A operação denominada Chapelier é coordenada pela 1ª Delegacia Seccional Centro. O nome é uma referência à Lei de Le Chapelier, aprovada no início da Revolução Francesa, 14 de junho de 1791, com a intenção de proibir os sindicatos de fazerem greve ou ações que causassem dano à sociedade.

QUEM É VALDEVAN NOVENTA

Valdevan Noventa se tornou motorista de ônibus no fim da década de 1980 em São Paulo. Em 2000, foi eleito secretário-geral do SindMotoristas e, em 2003, assumiu a secretaria de finanças da entidade, onde ficou por uma década.

Em 2018, Valdevan foi eleito deputado federal por Sergipe e se licenciou da presidência do sindicato. Em março deste ano, foi cassado por suspeita de abuso de poder econômico durante a campanha eleitoral.

Segundo o processo que provocou a cassação do mandato, integrantes da equipe de Valdevan aliciaram dezenas de moradores de Estância e Arauá, em Sergipe, para simular doações ao então candidato.

"O perfil dos doadores era incompatível com o valor doado, uma vez que vários eram beneficiários do programa Bolsa Família e alguns deles confirmaram ter apenas emprestado o número do CPF para operação financeira", disse o TSE ao divulgar a cassação.

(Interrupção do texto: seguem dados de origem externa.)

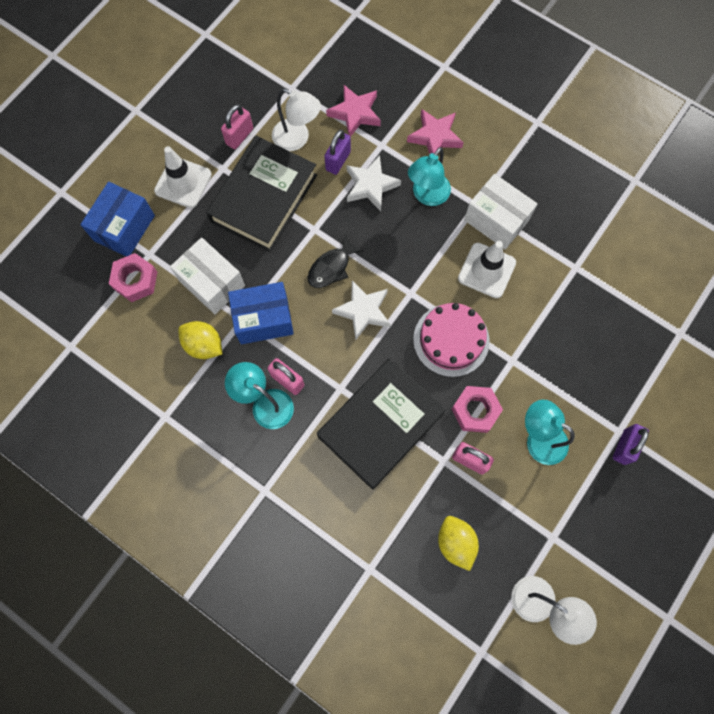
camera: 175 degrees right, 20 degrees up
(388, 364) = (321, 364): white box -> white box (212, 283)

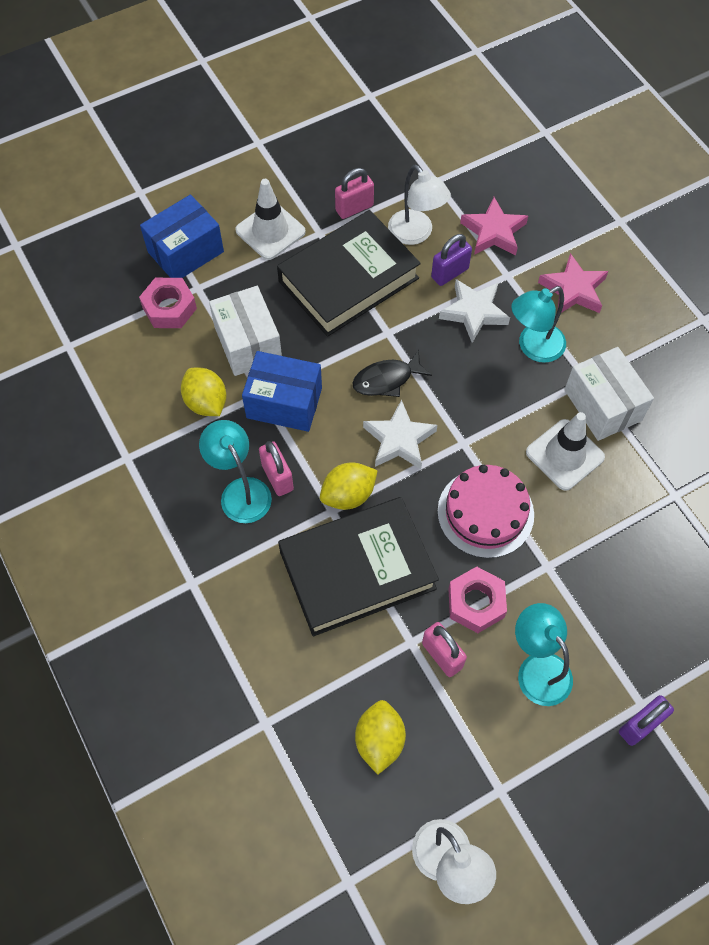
camera: 25 degrees right, 10 degrees down
(346, 371) = (348, 495): none -> yellow lemon

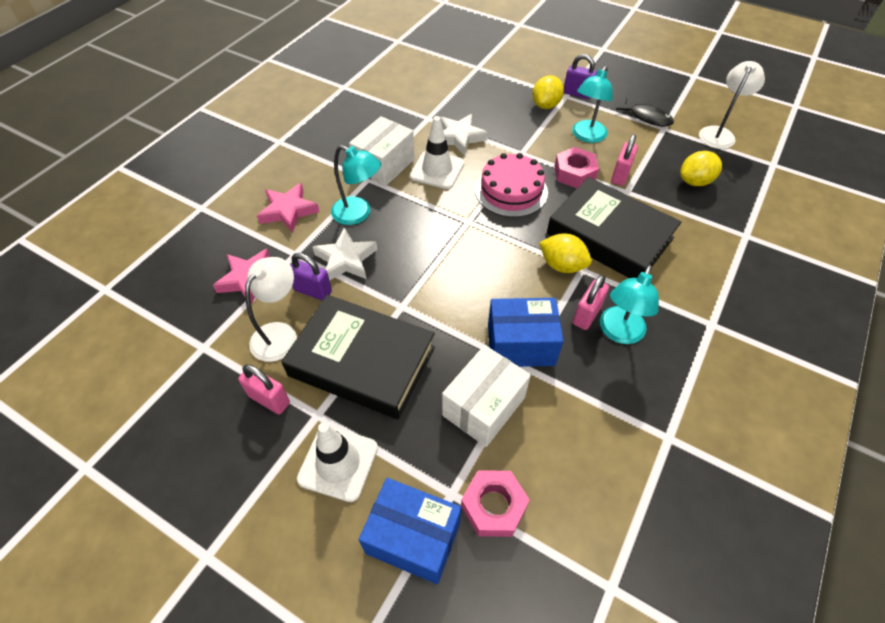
camera: 120 degrees left, 10 degrees down
(206, 402) = (567, 405): yellow lemon -> yellow lemon (545, 105)
(284, 403) = (521, 345): blue box -> blue box turned 75 degrees counterclockwise
(386, 379) = (448, 287): black fish -> black fish (647, 117)
(399, 440) = (494, 256): white star -> white star (459, 137)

Foram feitas mais de 80 doações de R$ 1.050 na mesma agência bancária, o que despertou o alerta sobre a possibilidade de fraude. O Ministério Público Eleitoral ajuizou uma ação de investigação que confirmou a irregularidade.

Valdevan afirma ter sido o único deputado federal eleito por Sergipe a não receber recursos dos fundos partidários ou eleitoral. "Com isso, as doações realizadas após as eleições foram para cobrir as dívidas da campanha, sem qualquer intenção de ferir as regras eleitorais", disse.

Em junho deste ano, o ministro Kassio Nunes Marques, do Supremo Tribunal Federal, suspendeu a cassação de Valdevan, alegando que o TSE (Tribunal Superior Eleitoral) não havia publicado a decisão dos ministros da corte eleitoral, impedindo a defesa do deputado de apresentar recurso.

Mas a decisão de Nunes Marques foi revertida pela Segunda Turma do Supremo, mantendo a cassação.

EMPRESAS DE ÔNIBUS

Em junho, duas operações realizadas pela Polícia Civil de São Paulo no intervalo de uma semana revelaram a suposta ligação de duas empresas de transporte público da capital com criminosos da facção PCC. Elas não são, porém, as únicas companhias contra as quais pesam suspeitas.

De acordo com integrantes da Polícia Civil, do Ministério Público e do setor de transporte público ouvidos pelo jornal Folha de S.Paulo na ocasião, ao menos outras duas empresas, com contratos com o município, são suspeitas de terem elos com a quadrilha. Somadas, elas são responsáveis pelo transporte de cerca de 840 mil passageiros ao dia na capital, segundo dados da SPTrans de 2022.

Esse contingente representa cerca de 12% de todos os passageiros do sistema público na capital diariamente, de um total de cerca de 7,2 milhões ao dia, em média, e uma frota de 11.925 ônibus.

Procurada sobre a operação desta sexta, a Prefeitura de São Paulo, por meio da SPTrans, afirmou estar à disposição da polícia para colaborar no que for necessário.

Através de um comunicado, o SPUrbanuss (sindicato patronal da categoria) disse manter uma relação estritamente institucional com o sindicato dos motoristas, sem ter o que se pronunciar sobre o assunto.